You are then presented with a pretty laborious task of loading them all in; I shall be loading them into Reason NN XTs to create patches, for example, of Pizzicato violin, etc.
My questions are: in the folder list for, say, the violin, you get Pizz piano and Pizz forte - does this mean you should zone the soft samples together from Velocity zero to 69 and then load the forte Pizz samples into another zone from velocity 70 upwards? Thus to create a multi-samle velocity sensitive patch?
Or: should these be considered separate samples for separate patches, in this case, soft Pizz and loud Pizz?
Has anyone who uses Reason in fact created any patches using the free samples from London Philharmonia - they are beautiful and noise free; much better than London Solo Strings Refill, which, frankly, are very noisy, and not at all worth the $99 asking price, IMO
Am I in fact wasting my life doing this?
thanks
I would say yes with regard to putting forte and piano together in one patch, although you could do either. This is the old ‘velocity layers’ paradigm.
I’m quite a fan of the Sonatina Symphonic Orchestra patch set, which is ‘free as in freedom’ as well as free of charge. http://sso.mattiaswestlund.net/ What I actually use is a conversion of this library (in SFZ format by default) to soundfonts, although I can’t remember where I found that.
Is there something that can convert from soundfonts or SFZs to Reason patches? Or maybe someone has done that already? If the SSO set satisfies you that might be the answer.
I have loaded Soundfonts successfully into the NN XT, using Reason 7.1.
This means, for example, i can load the Proteus 2000 orchestral collection from Digital Sound Factory.
There are currently about 12 different orchestral or related Strings libraries for Reason, many for free or for very little money. But Orkestra is still surprisingly good for articulation sets, even though quality wise the samples are bit lacking IMO.
Thanks for the tip; I am always one the look out for orchestral samples for Reason, both free and commercial. I am writing a book about Reason called Refill Yourself, which covers Refills, WAV and Soundfont libraries, provided they are legitimate and legal of course.
There was this great commercial library from Artificial Ear, back in 2009;l sadly, the company has gone, but i would still like to find this library for the solo violin. I never use torrents, btw, so any one knows of any legitimate way of obtaining these samples …
I have discovered a couple of unauthorised libraries, which obviously i can't refer to in my book.
I think I have just about all the WAV sample libraries for Reason, consulting the every wonderful Reason Freaks site, the book is actually running to six volumes!!!
If anyone can think of any other free sample libraries, particularly for unusual percussion and drums loops (demanding a complete volume on its own!), I would be grateful for any heads up.
There is actually plenty on free sound to do with orchestral items, I am new here, so I must have a look.
Sounds interesting what you’re doing. I’m a Linux musician, but when I used to use Windows I always thought Reason looked a lot of fun.
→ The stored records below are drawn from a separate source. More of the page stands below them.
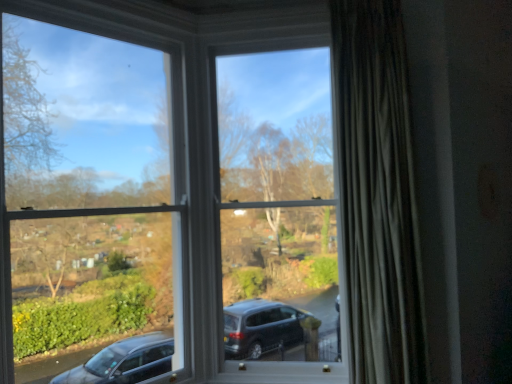
Question: Is white plastic window frame at upper left, which is the 2th window frame in right-to-left order, taller or shorter than white plastic window frame at center, which appears as the 2th window frame when viewed from the left?

Choices:
 (A) tall
 (B) short

Answer: (A)

Question: Considering the positions of white plastic window frame at upper left, which is the 2th window frame in right-to-left order, and white plastic window frame at center, the first window frame viewed from the right, in the image, is white plastic window frame at upper left, which is the 2th window frame in right-to-left order, bigger or smaller than white plastic window frame at center, the first window frame viewed from the right,?

Choices:
 (A) small
 (B) big

Answer: (A)

Question: Estimate the real-world distances between objects in this image. Which object is farther from the white plastic window frame at upper left, which is the 2th window frame in right-to-left order?

Choices:
 (A) white plastic window frame at center, which appears as the 2th window frame when viewed from the left
 (B) silky gray curtain at right

Answer: (B)

Question: Which is farther from the white plastic window frame at upper left, which is counted as the first window frame, starting from the left?

Choices:
 (A) silky gray curtain at right
 (B) white plastic window frame at center, which appears as the 2th window frame when viewed from the left

Answer: (A)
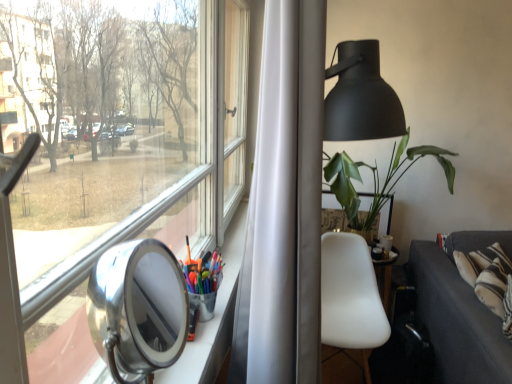
Question: Is polished silver view mirror at lower left to the right of dark gray fabric couch at lower right from the viewer's perspective?

Choices:
 (A) yes
 (B) no

Answer: (B)

Question: Is dark gray fabric couch at lower right completely or partially inside polished silver view mirror at lower left?

Choices:
 (A) yes
 (B) no

Answer: (B)

Question: Can you see polished silver view mirror at lower left touching dark gray fabric couch at lower right?

Choices:
 (A) no
 (B) yes

Answer: (A)

Question: Are polished silver view mirror at lower left and dark gray fabric couch at lower right located far from each other?

Choices:
 (A) no
 (B) yes

Answer: (B)

Question: Could you tell me if polished silver view mirror at lower left is turned towards dark gray fabric couch at lower right?

Choices:
 (A) no
 (B) yes

Answer: (A)

Question: Considering the positions of point (354, 206) and point (362, 324), is point (354, 206) closer or farther from the camera than point (362, 324)?

Choices:
 (A) closer
 (B) farther

Answer: (B)

Question: In terms of height, does green matte plant at right look taller or shorter compared to white matte chair at center-right?

Choices:
 (A) short
 (B) tall

Answer: (A)

Question: Is green matte plant at right wider or thinner than white matte chair at center-right?

Choices:
 (A) thin
 (B) wide

Answer: (B)

Question: In the image, is green matte plant at right positioned in front of or behind white matte chair at center-right?

Choices:
 (A) behind
 (B) front

Answer: (A)

Question: Based on their positions, is white matte chair at center-right located to the left or right of polished silver view mirror at lower left?

Choices:
 (A) left
 (B) right

Answer: (B)

Question: From the image's perspective, relative to polished silver view mirror at lower left, is white matte chair at center-right above or below?

Choices:
 (A) below
 (B) above

Answer: (A)

Question: Is white matte chair at center-right wider or thinner than polished silver view mirror at lower left?

Choices:
 (A) thin
 (B) wide

Answer: (B)

Question: Is white matte chair at center-right in front of or behind polished silver view mirror at lower left in the image?

Choices:
 (A) behind
 (B) front

Answer: (A)

Question: Is dark gray fabric couch at lower right to the left or to the right of white matte chair at center-right in the image?

Choices:
 (A) left
 (B) right

Answer: (B)

Question: Do you think dark gray fabric couch at lower right is within white matte chair at center-right, or outside of it?

Choices:
 (A) outside
 (B) inside

Answer: (A)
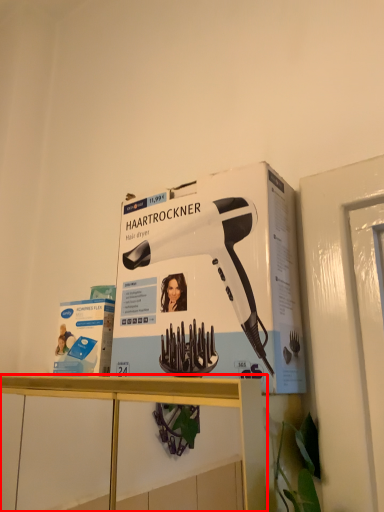
Question: From the image's perspective, what is the correct spatial positioning of furniture (annotated by the red box) in reference to hair drier?

Choices:
 (A) above
 (B) below

Answer: (B)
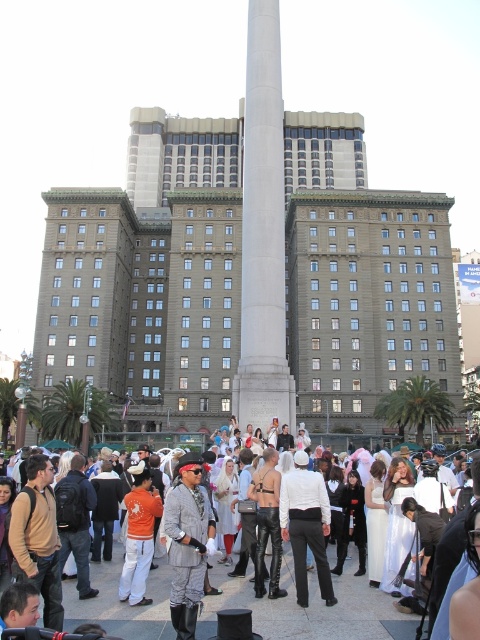
Between point (382, 611) and point (176, 614), which one is positioned in front?

Point (176, 614) is more forward.

Between silver metallic armor at center and gray fabric jacket at center, which one is positioned lower?

silver metallic armor at center is lower down.

Measure the distance between silver metallic armor at center and camera.

silver metallic armor at center is 115.19 feet from camera.

Identify the location of silver metallic armor at center. The image size is (480, 640). point(309,605).

Who is more forward, [267,172] or [194,458]?

Point [194,458] is in front.

Who is positioned more to the left, white marble column at center or gray fabric jacket at center?

From the viewer's perspective, gray fabric jacket at center appears more on the left side.

Image resolution: width=480 pixels, height=640 pixels. What are the coordinates of `white marble column at center` in the screenshot? It's located at (263, 234).

Which is above, gray stone building at center or silver metallic armor at center?

Positioned higher is gray stone building at center.

Image resolution: width=480 pixels, height=640 pixels. Identify the location of gray stone building at center. (149, 276).

I want to click on gray stone building at center, so click(x=149, y=276).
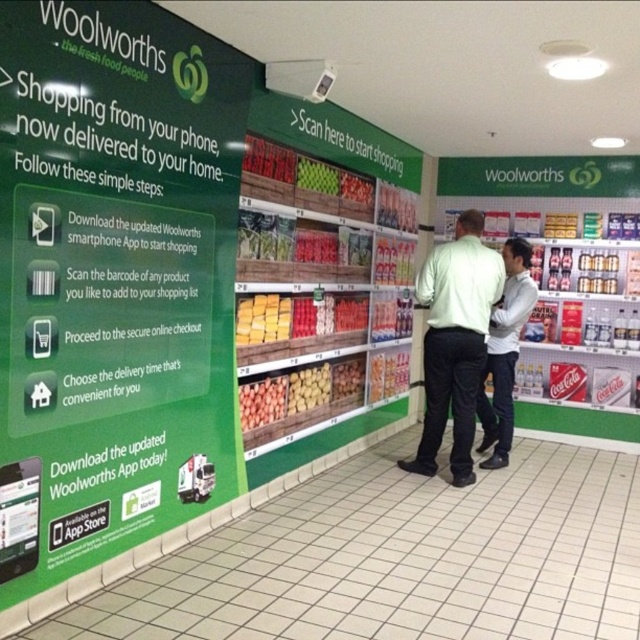
Question: Considering the relative positions of light green shirt at center and white shirt at center in the image provided, where is light green shirt at center located with respect to white shirt at center?

Choices:
 (A) left
 (B) right

Answer: (A)

Question: Can you confirm if light green shirt at center is thinner than white shirt at center?

Choices:
 (A) no
 (B) yes

Answer: (A)

Question: Is light green shirt at center thinner than white shirt at center?

Choices:
 (A) no
 (B) yes

Answer: (A)

Question: Which object is farther from the camera taking this photo?

Choices:
 (A) white shirt at center
 (B) light green shirt at center

Answer: (A)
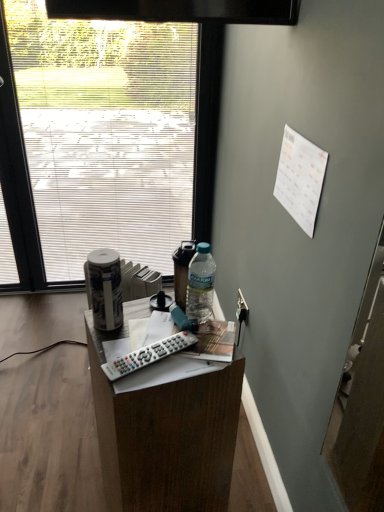
Find the location of a particular element. Image resolution: width=384 pixels, height=512 pixels. free space to the back side of white plastic remote control at center is located at coordinates (142, 324).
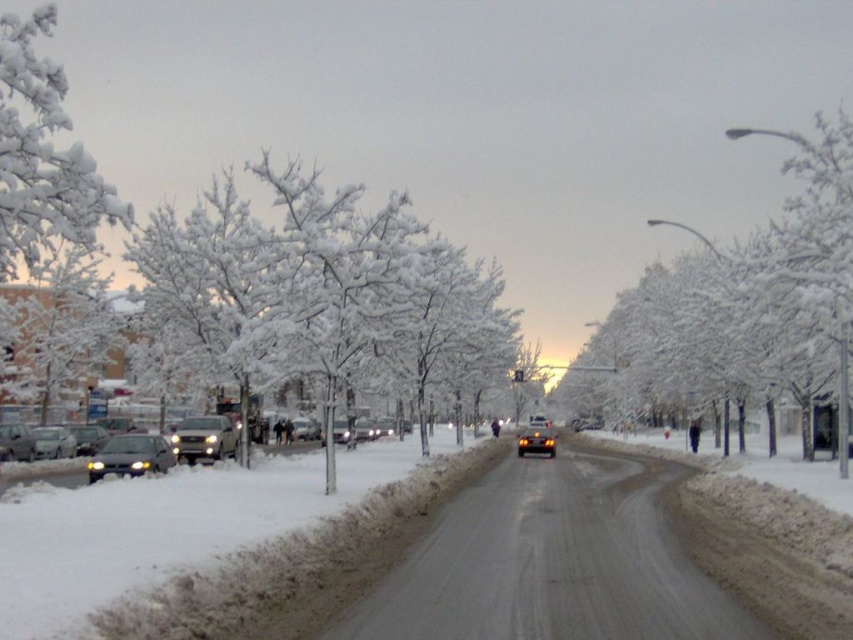
Question: Does white snow-covered tree at right have a greater width compared to matte silver sedan at left?

Choices:
 (A) no
 (B) yes

Answer: (B)

Question: Is white snow-covered tree at right to the right of matte silver sedan at left from the viewer's perspective?

Choices:
 (A) yes
 (B) no

Answer: (A)

Question: Which of these objects is positioned farthest from the white frosty tree at upper left?

Choices:
 (A) white snow-covered tree at right
 (B) satin silver suv at left
 (C) shiny silver sedan at left

Answer: (A)

Question: Which point is closer to the camera?

Choices:
 (A) pos(532,435)
 (B) pos(196,433)

Answer: (B)

Question: Based on their relative distances, which object is farther from the white frosty tree at upper left?

Choices:
 (A) shiny silver car at center
 (B) shiny silver sedan at left

Answer: (A)

Question: Can you confirm if shiny silver sedan at left is positioned below shiny silver car at center?

Choices:
 (A) no
 (B) yes

Answer: (A)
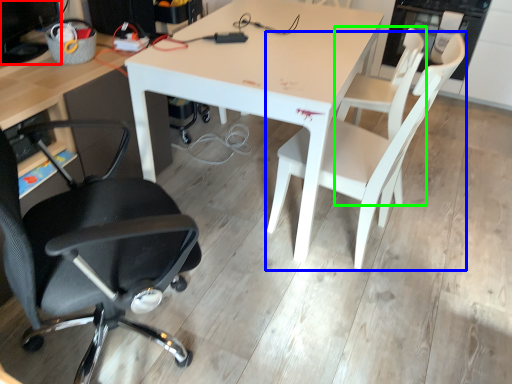
Question: Based on their relative distances, which object is nearer to computer monitor (highlighted by a red box)? Choose from chair (highlighted by a blue box) and chair (highlighted by a green box).

Choices:
 (A) chair
 (B) chair

Answer: (A)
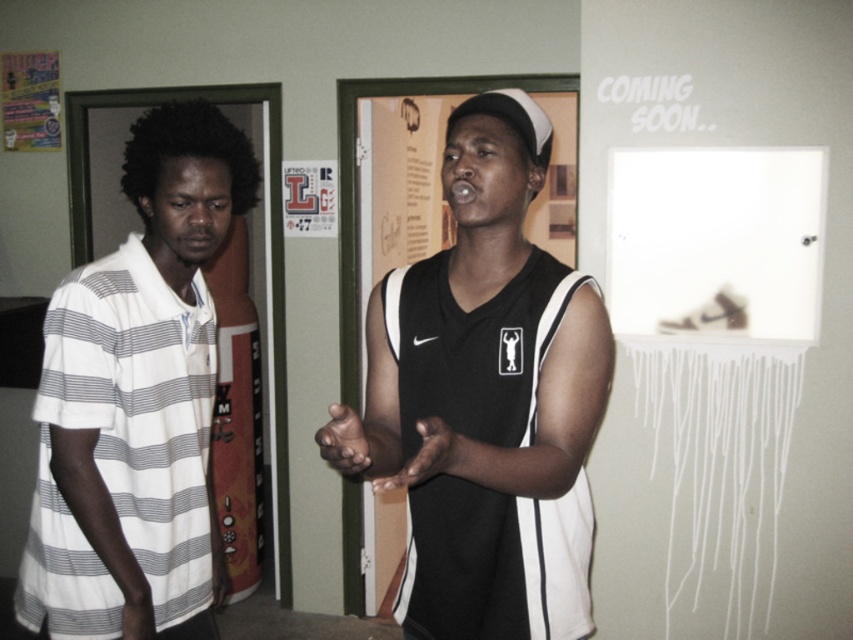
Between point (421, 625) and point (151, 616), which one is positioned behind?

Positioned behind is point (151, 616).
There seem to be companies out there that buy the rights to sample libraries from folded companies (they come and go on a regular basis...). http://www.ilio.com was mentioned lately, and stocks copies of sample libraries that anyone and everyone used in the 90s.
As for percussion, Freesound has a lot in this area. If you limit yourself to CC0 and CC-BY licensed samples, maybe you could make your own sample library!